HANOVER TWP. – Residents of Luzerne County deposited an estimated 500,000 pounds of useless answering machines, televisions, computer equipment, camcorders and other consumer goods on Saturday at the 20th Electronic Recycling Collection sponsored by the Luzerne County Solid Waste Management Department at the Hanover Area Junior/Senior High School.
For 10 years the county has been collecting recyclables, and more than 3.6 million pounds of electronics were collected between 2003 and 2011, said Elizabeth DeNardi, recycling coordinator for the county.
An estimated 2,500 cars rolled through the collection site organized by county officials, which DeNardi called another "success."
"We've never had a ‘bad' day," she said.
When looking at the benefits of the program, DeNardi cites many. First, it is a free service for the residents, which they appreciate, she said.

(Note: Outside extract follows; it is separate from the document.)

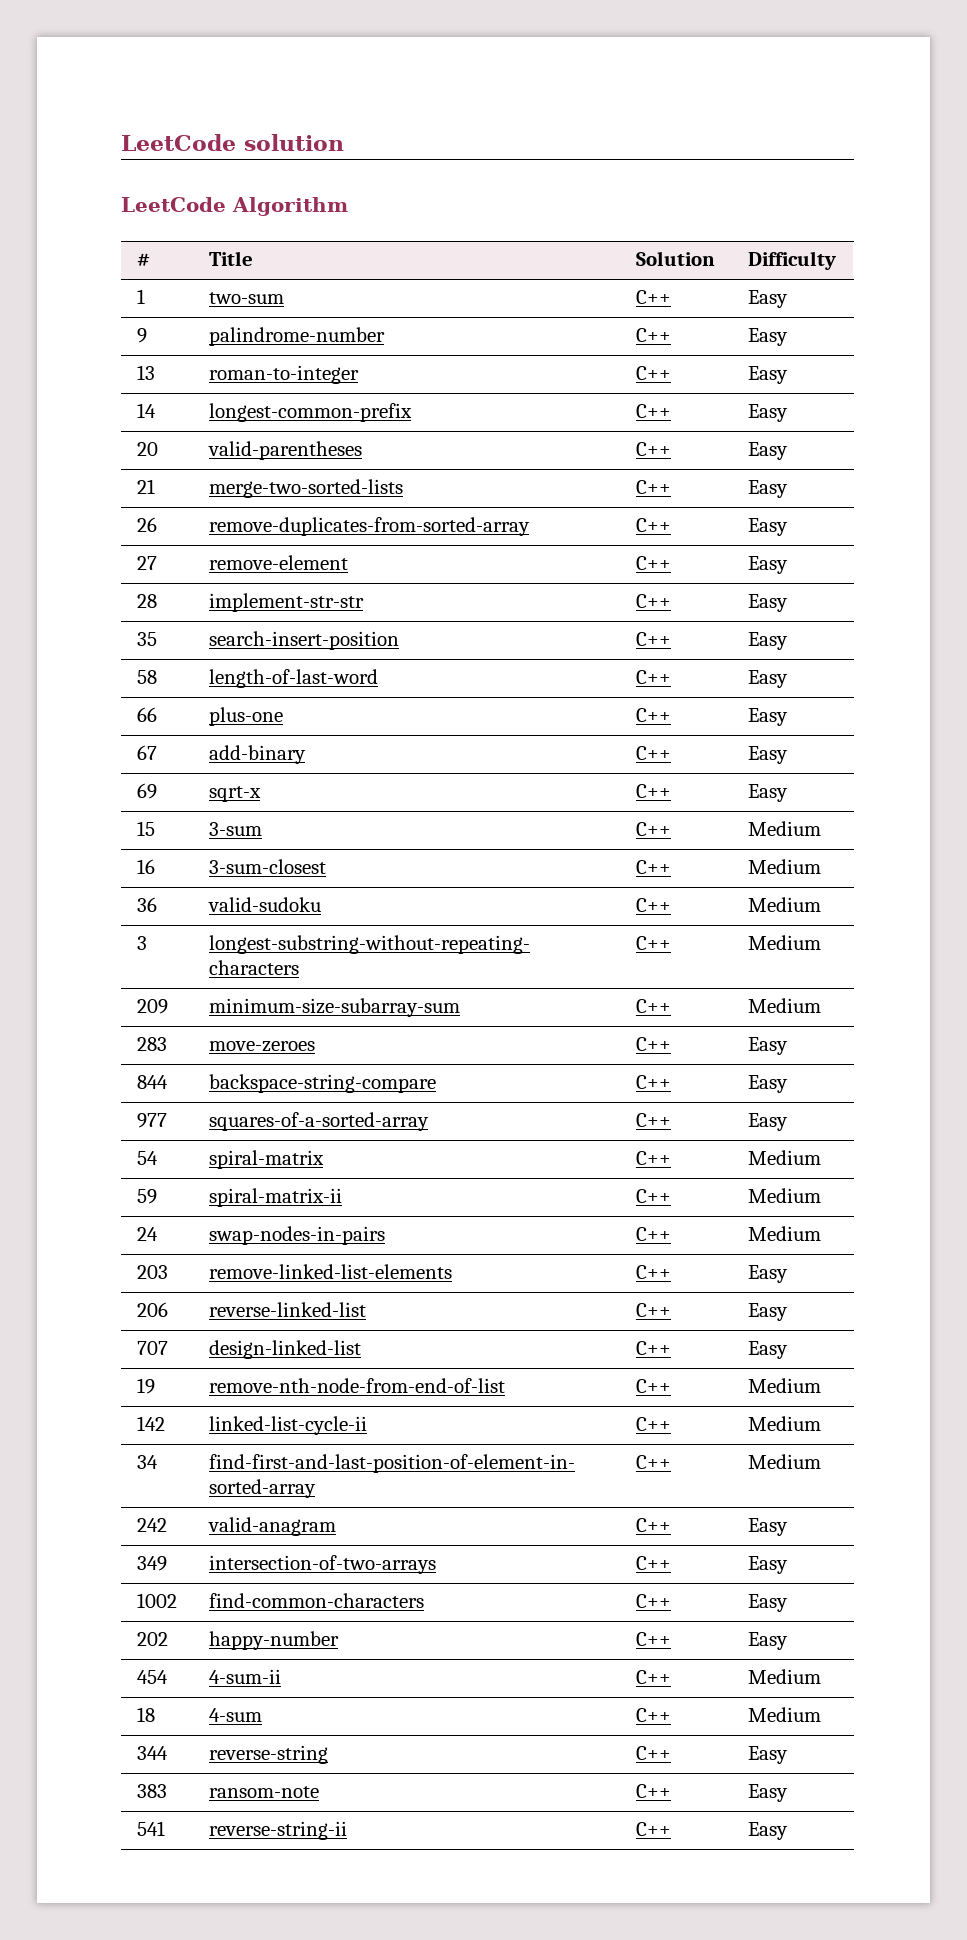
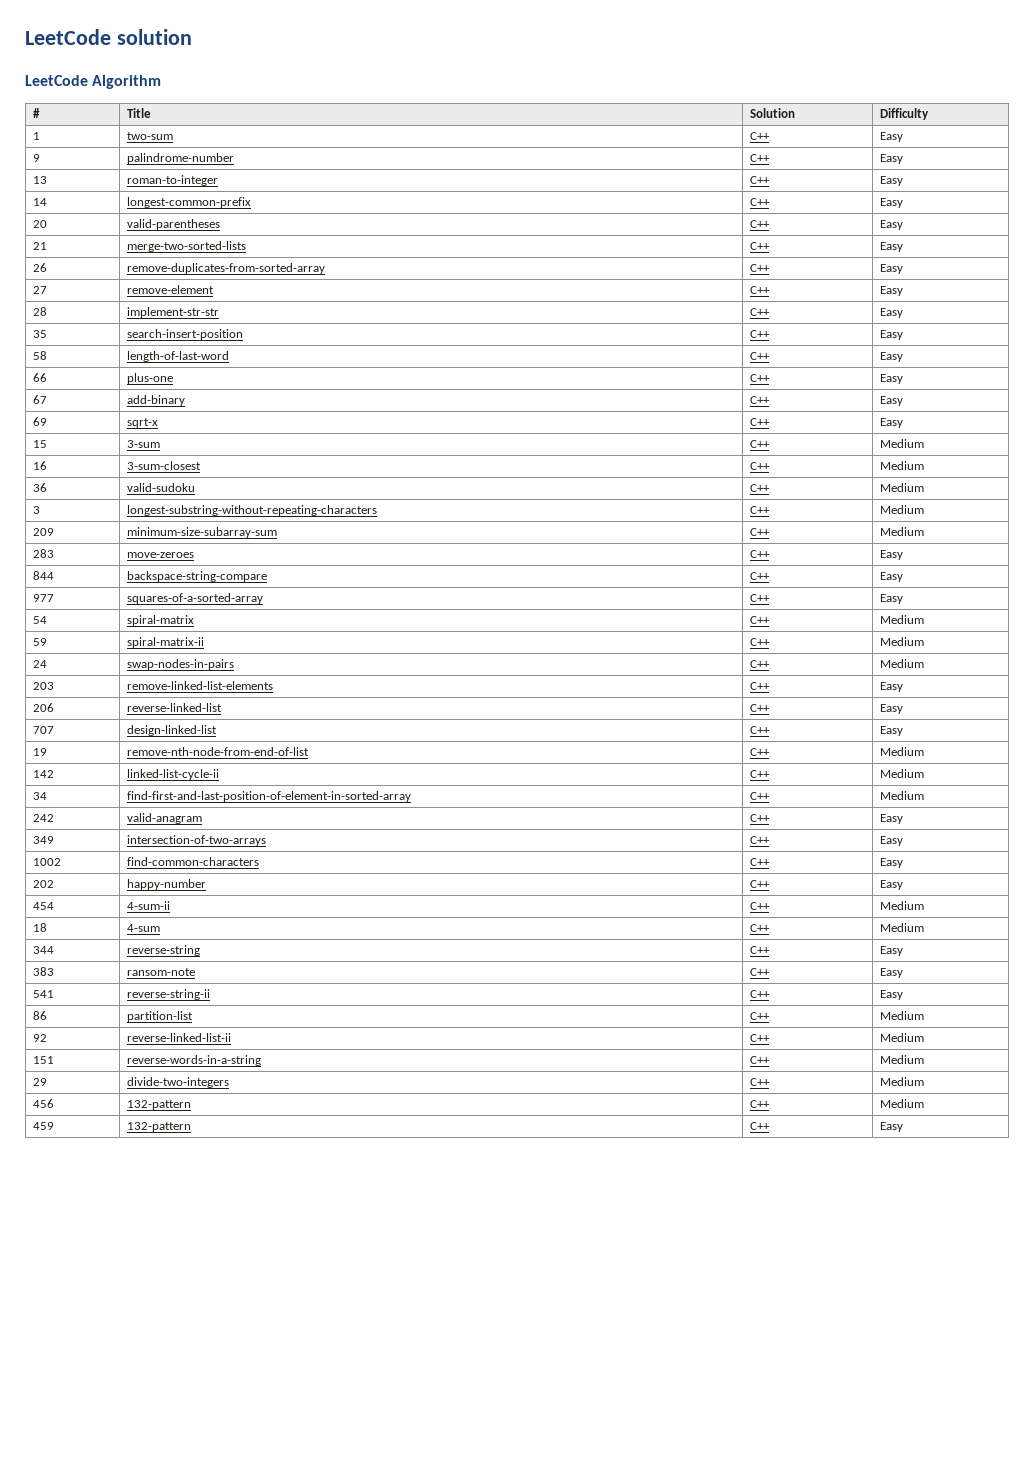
(788, 1831) none -> [33,1011,48,1020] [127,1011,194,1022] [750,1012,771,1020] [880,1011,925,1020] [33,1034,48,1042] [127,1033,232,1042] [750,1034,771,1042] [880,1033,925,1042] [33,1056,55,1064] [127,1055,262,1066] [750,1056,771,1064] [880,1055,925,1064] [33,1078,48,1086] [127,1077,230,1088] [750,1078,771,1086] [880,1077,925,1086] [33,1099,55,1108] [127,1100,192,1110] [750,1100,771,1108] [880,1099,925,1108] [33,1122,55,1130] [127,1122,192,1132] [750,1122,771,1130] [880,1122,904,1132] // 86 | partition-list | C++ | Medium // 92 | reverse-linked-list-ii | C++ | Medium // 151 | reverse-words-in-a-string | C++ | Medium // 29 | divide-two-integers | C++ | Medium // 456 | 132-pattern | C++ | Medium // 459 | 132-pattern | C++ | Easy

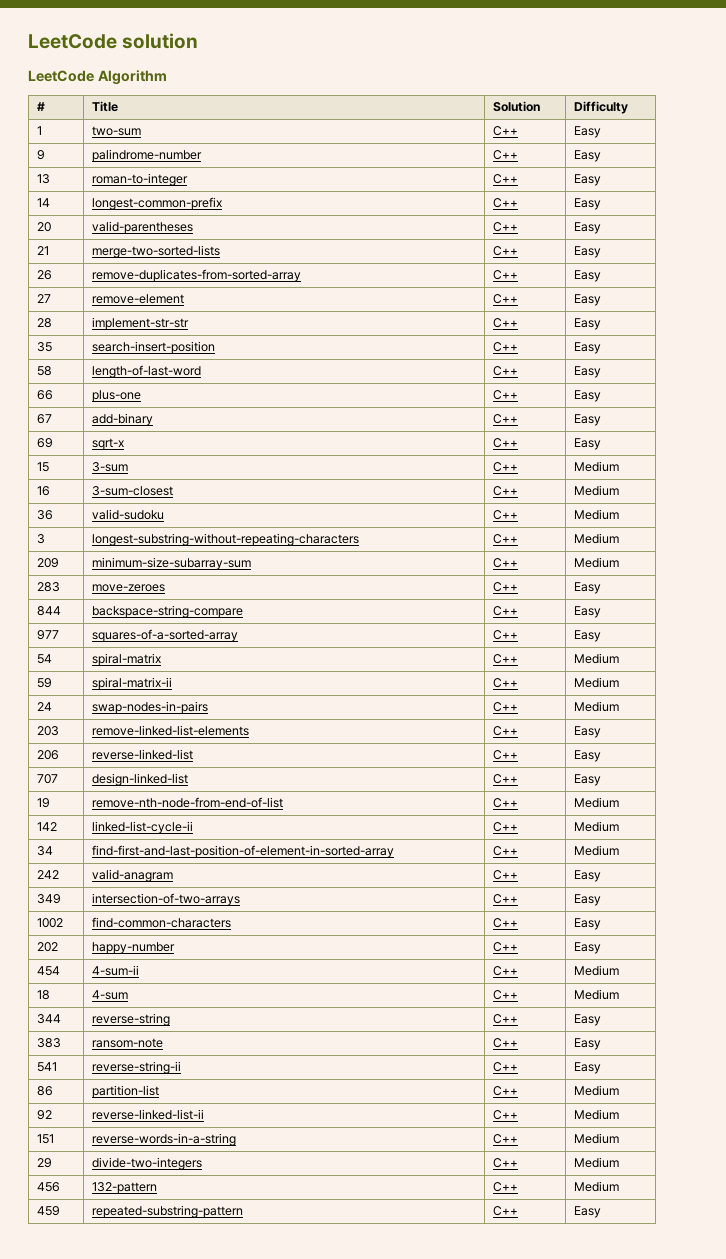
[127,1122,192,1132] 132-pattern -> [91,1205,243,1218] repeated-substring-pattern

"I wish I had a nickel for every person who said they were looking forward to this each year," she added.
Plus, it saves landfill space, creates jobs, saves natural resources and helps "complete the recycling loop," she said.
The item received in the largest quantity is televisions, DeNardi said. After 10 years they continue to pour in, even large console televisions that have "flood mud" on them, she added.
Recycling firm Eco International, based in Vestal, N.Y., takes care of the actual physical collection, hand loading everything into the back of several large trucks. The company takes the goods, breaks them down into their various materials and sells the materials on the open market for recycling, said Joe Nardone, vice president of business development. Approximately 95 percent of what is collected can be reused, he said.
In mass, the collected items contain a lot of "commodities," Nardone said, which includes various precious metals, plastics, and glass. These materials are in demand on the open market. Some of the circuit boards or motherboards found in computers can actually be sold complete, he added.
Nardone pointed out Luzerne County outperformed almost every other area in the United States, when measuring the amount of recycled items collected. He attributes that to the work of DeNardi and the county administration.
Nardone emphasized many of the items collected are not allowed by Pennsylvania law to be deposited into landfills. This means local hauling companies and landfill operators will reject taking them or face fines or other penalties, he added.
The collection allows local residents to take advantage of proper disposal without cost to them, he added.
Luzerne County receives a grant from the Pennsylvania Department of Environmental Protection to help cover the cost, DeNardi said. She estimates the total cost to run the recycling program to be about $100,000, with the grant money covering about half, she said.